(One of a series of weekday posts on the life of Winston S. Churchill.)
Actor Robert Hardy, who memorably played Churchill in The Wilderness Years and War and Remembrance, recalled:
I was filming for the historical contributions to the series for television, "War and Remembrance," and on this day we were to shoot scenes around the meeting of Franklin D. Roosevelt and WSC aboard the British warship Duke of York. That ship, like so much of our past, has long been broken up, so the mighty USS New Jersey, a battleship of the same vintage, stood in for her, loaned by the U.S. Navy to the film company.It’s an interesting recollection ending with an amusing anecdote.
My make-up for WSC took anything up to five hours.
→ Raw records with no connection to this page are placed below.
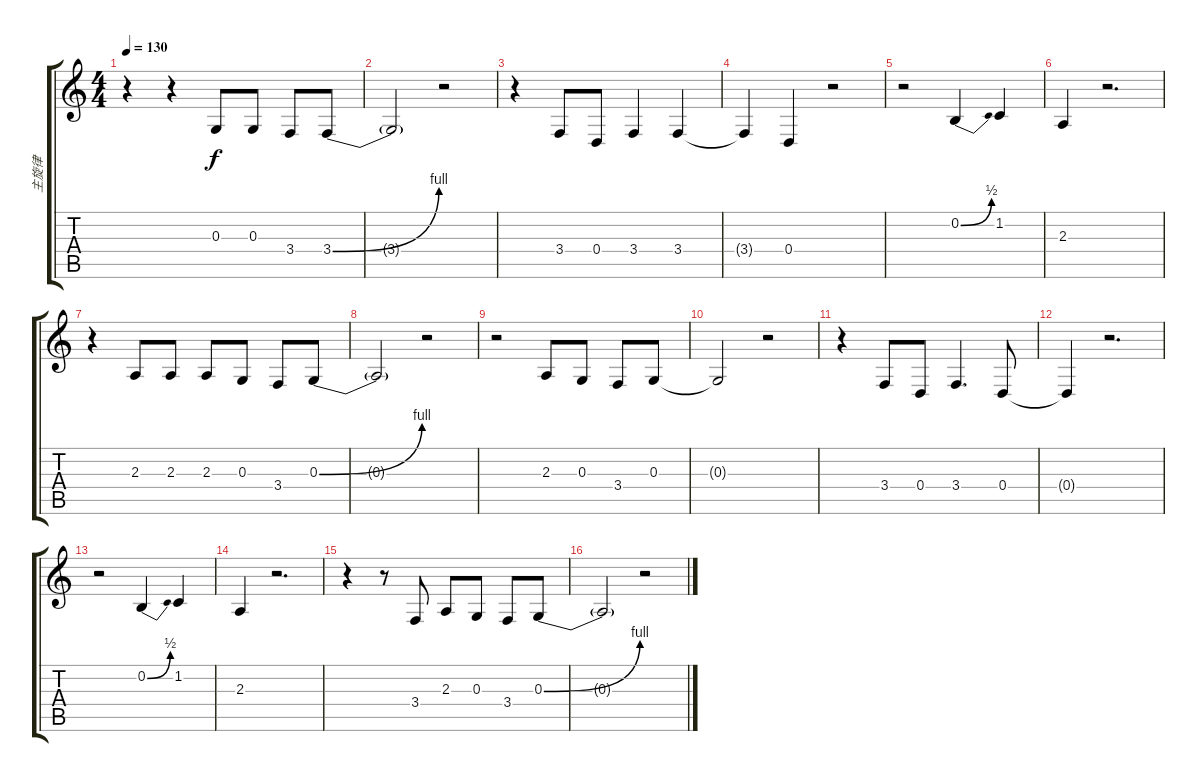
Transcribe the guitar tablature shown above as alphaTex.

\track ("主旋律" "主旋律") {instrument synthvoice}
\staff {score tabs}
\tuning (E4 B3 G3 D3 A2 E2) {hide}
\ts (4 4)
\tempo 130
\clef g2
\ks c
r.4{dy f} r.4 0.3.8 0.3.8 3.4.8 3.4{be (bend 0 0 60 4)}.8 |
3.4{t}.2 r.2 |
r.4 3.4.8 0.4.8 3.4.4 3.4.4 |
3.4{t}.4 0.4.4 r.2 |
r.2 0.2{be (bend 0 0 60 2)}.4 1.2.4 |
2.3.4 r.2{d} |
r.4 2.3.8 2.3.8 2.3.8 0.3.8 3.4.8 0.3{be (bend 0 0 60 4)}.8 |
0.3{t}.2 r.2 |
r.2 2.3.8 0.3.8 3.4.8 0.3.8 |
0.3{t}.2 r.2 |
r.4 3.4.8 0.4.8 3.4.4{d} 0.4.8 |
0.4{t}.4 r.2{d} |
r.2 0.2{be (bend 0 0 60 2)}.4 1.2.4 |
2.3.4 r.2{d} |
r.4 r.8 3.4.8 2.3.8 0.3.8 3.4.8 0.3{be (bend 0 0 60 4)}.8 |
0.3{t}.2 r.2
It was marvelously done and once finished, perfectly comfortable, though the ordeal of such a long operation, so intimately interfering with one's concentration and relaxation, is pretty taxing. But it was done, and I was carefully padded to represent WSC's rather nobler embonpoint than my own, and then dressed in an authentic reefer jacket with Trinity House buttons and cap, and given a large cigar to put into my reconstituted face. (I have seen the stills and the makeup achievement is remarkable.)
I was ready to go, and the call came, and I was escorted to the gangway of the great ship, at the top of which stood a small party of U.S. Navy people; genuine people, not actors. A lieutenant stepped forward, saluted smartly and said "Well. sir! No need to ask who you are! Welcome aboard, Mr. Roosevelt!"
A word of caution: I’m fairly sure Hardy is wrong about Churchill and Roosevelt meeting aboard HMS Duke of York. In Dec. 1941, Churchill and some of his chief war planners sailed for America on board Duke of York. They arrived off Hampton Roads, Virginia on Dec. 22. Churchill then flew on to Washington’s National Airport (now Reagan) where Roosevelt met him. (See Conrad Black, Franklin Delano Roosevelt: Champion of Freedom. (p. 703)
Other than the Dec. 1941 crossing, I’m not aware of Churchill ever sailing on Duke of York. He returned to England in early 1942 by what in those days was called “a flying boat.”